I never leave the house without my camera. This morning, though, preoccupied by thoughts of how Hurricane Bill might impact my trip to South Beach, I ran out to the bank leaving it on the charger.
Halfway there, I saw two kids let go of a foil balloon that rose, glittering, against the sky. I was tickled for a moment, watching it drift up in a lazy spiral. It seemed a space oddity, like a model space station in Stanley Kubrick's 2001: A Space Odyssey. I was digging for the forgotten camera when I remembered the Great Pacific Garbage Patch and all the horror and disbelief I felt when I first heard of it.
In case you haven't, the Great Pacific Garbage Patch is a vast mass of debris (primarily plastic like bags, six-pack rings, toys, balloons, etc. caught in tangled webs of "ghost", or lost, fishing nets) swept together by the currents of the North Pacific Gyre. A whole new garbage "continent" estimated to be twice the size of Texas. TWICE THE SIZE OF TEXAS!
And if the toxins leaching out of it are not scary enough, a little light reading on the subject of nurdles should get you crying in no time.

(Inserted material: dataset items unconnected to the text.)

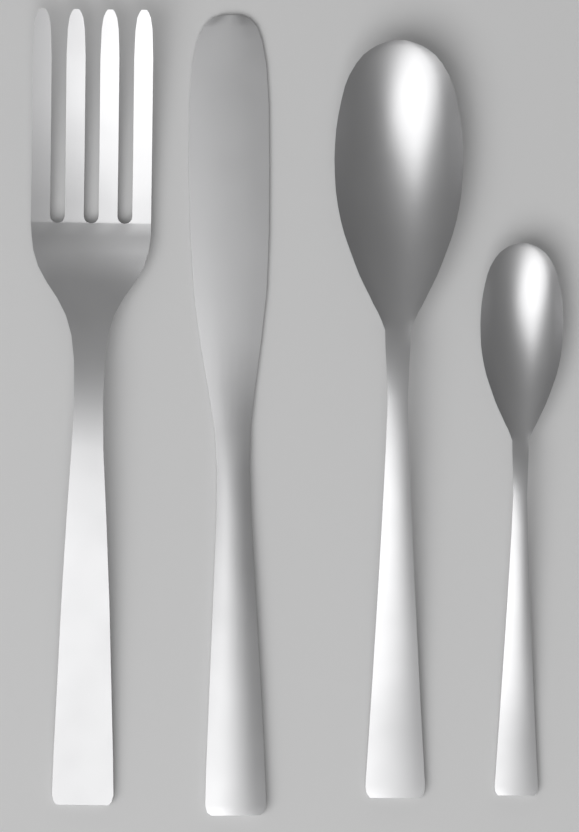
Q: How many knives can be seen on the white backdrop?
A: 1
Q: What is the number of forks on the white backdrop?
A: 1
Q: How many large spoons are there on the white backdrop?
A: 1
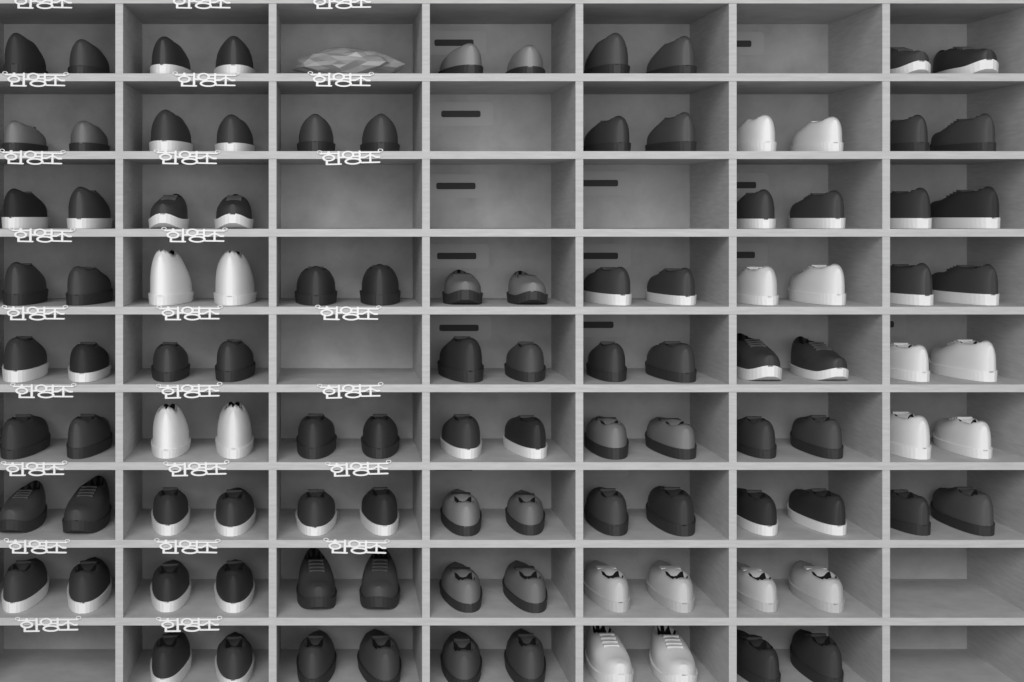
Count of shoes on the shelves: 106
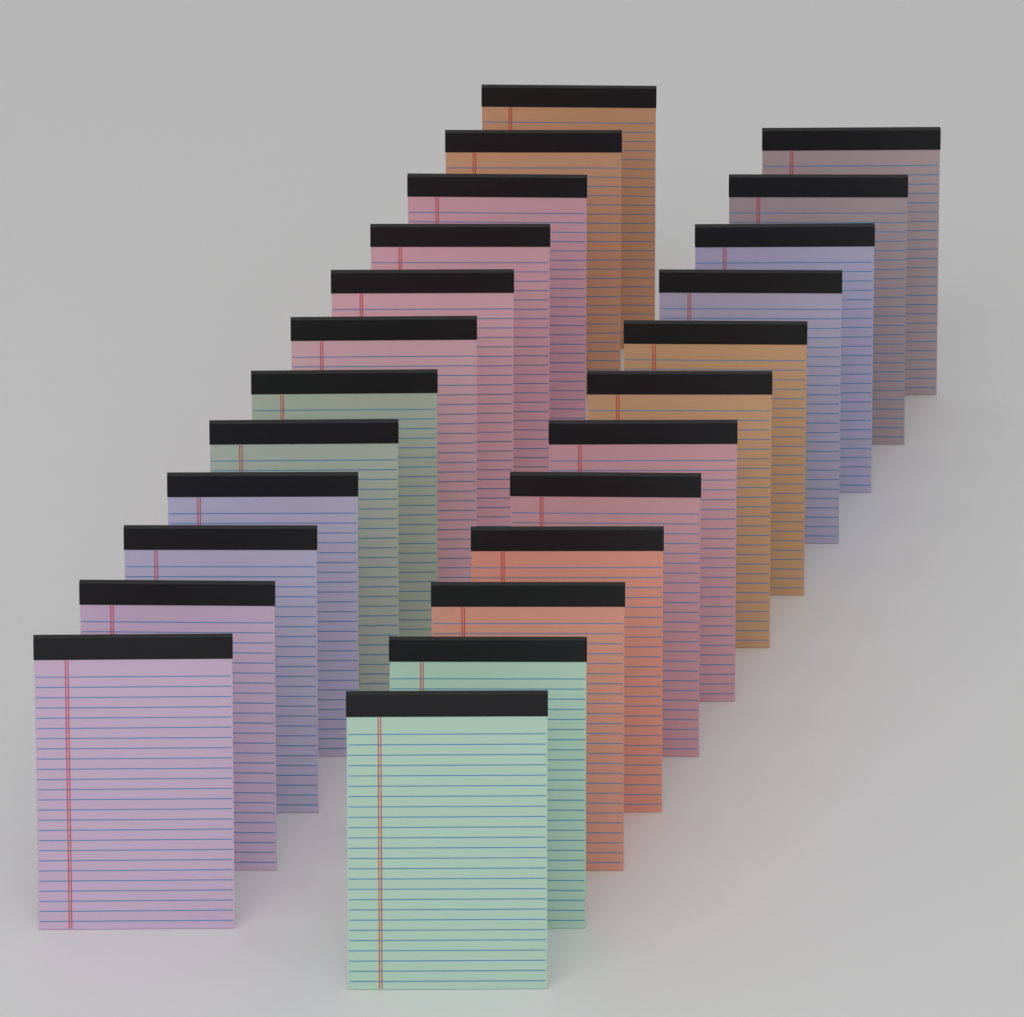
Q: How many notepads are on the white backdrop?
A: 24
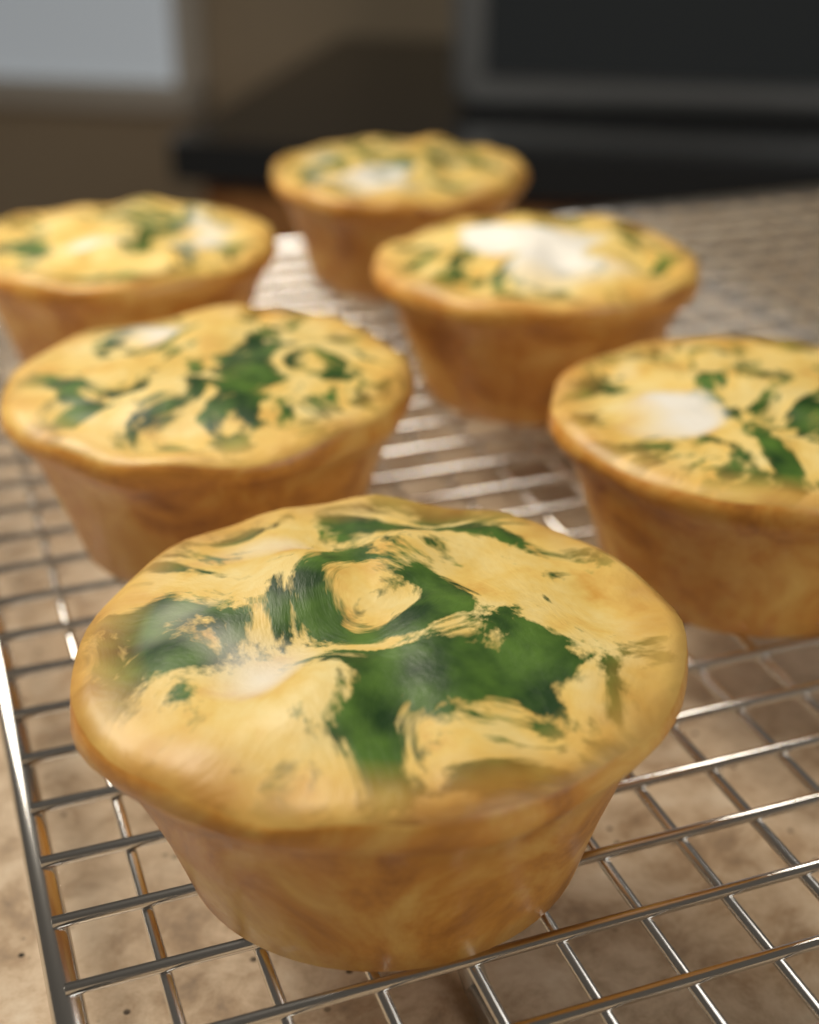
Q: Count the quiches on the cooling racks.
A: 6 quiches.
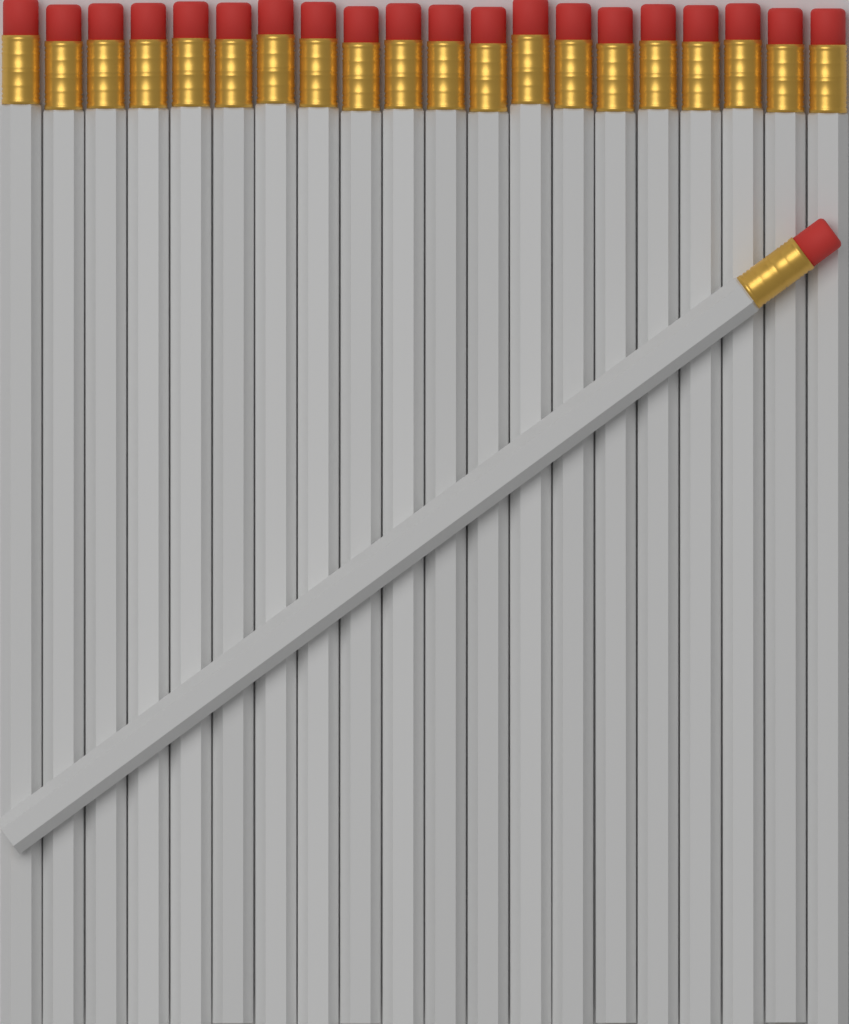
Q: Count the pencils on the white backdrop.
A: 21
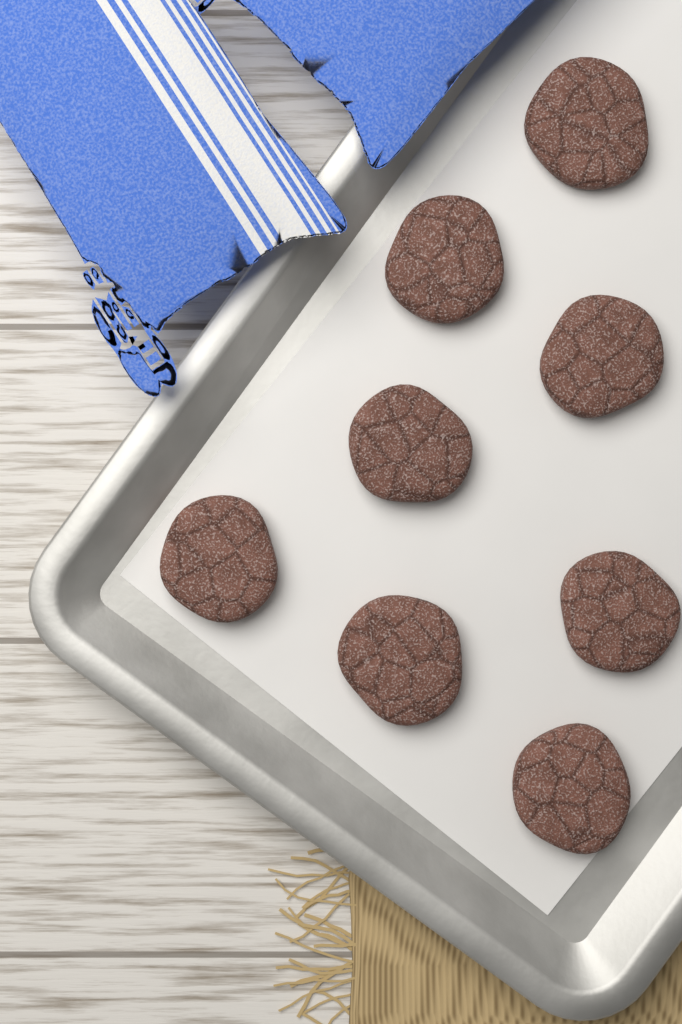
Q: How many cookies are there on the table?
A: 8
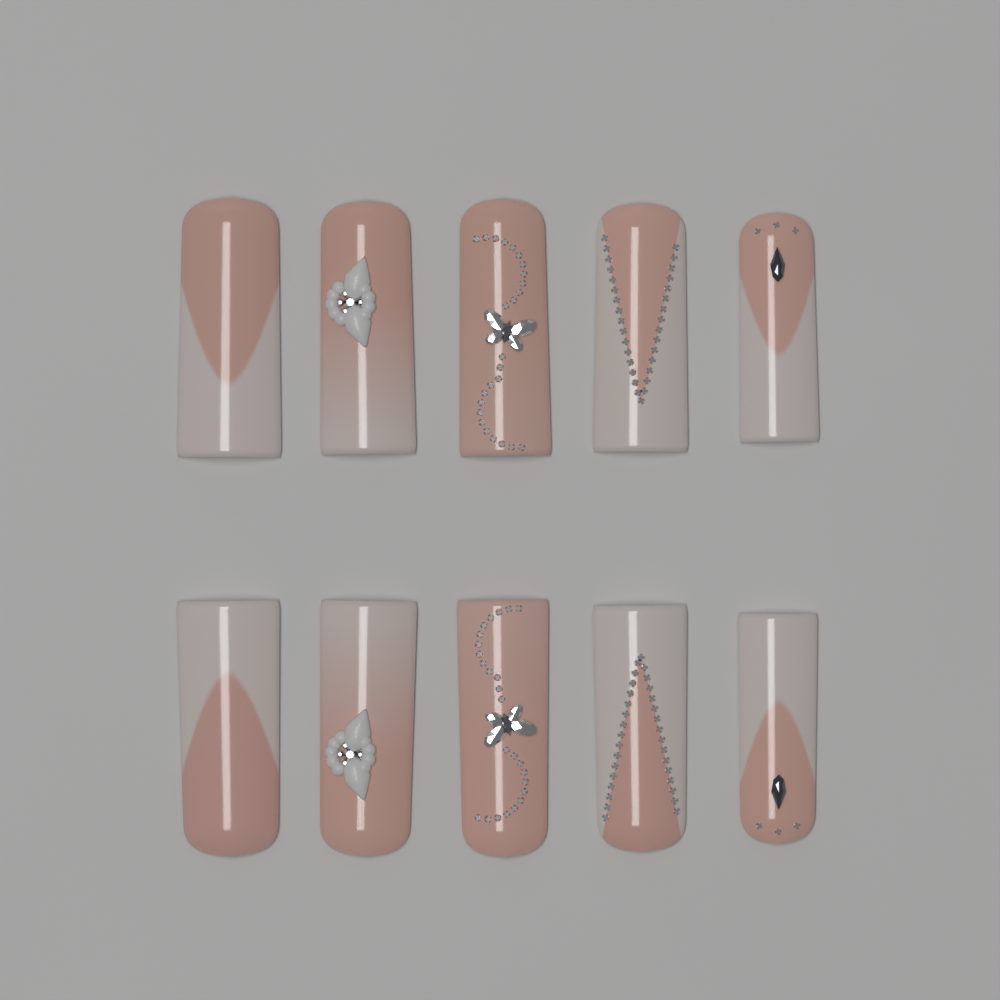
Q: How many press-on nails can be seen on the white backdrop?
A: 10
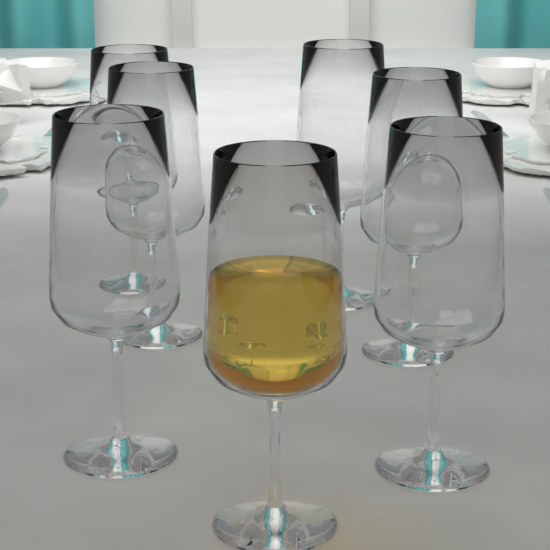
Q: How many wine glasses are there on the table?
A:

We need major ground control, Tom (and everyone else)! No matter where in the world a plastic bag or bit of packaging, wrapper or bottle cap fall into the street, it eventually finds its way by sewer, river, lake and ocean currents into the Pacific. The smaller the scraps, the more mobile they are. Please bother to bend and pick up any pieces of plastic, vinyl or mylar you spot and dispose of them carefully. Not to be preachy, but just thinking about the GPGP makes me sick.
Sure, I like to discover continents new to me but not if they've been formed out of garbage. I'll be thinking of the Great Pacific Garbage Patch--and ordering my mojito without a straw--when I'm on the beach in Miami.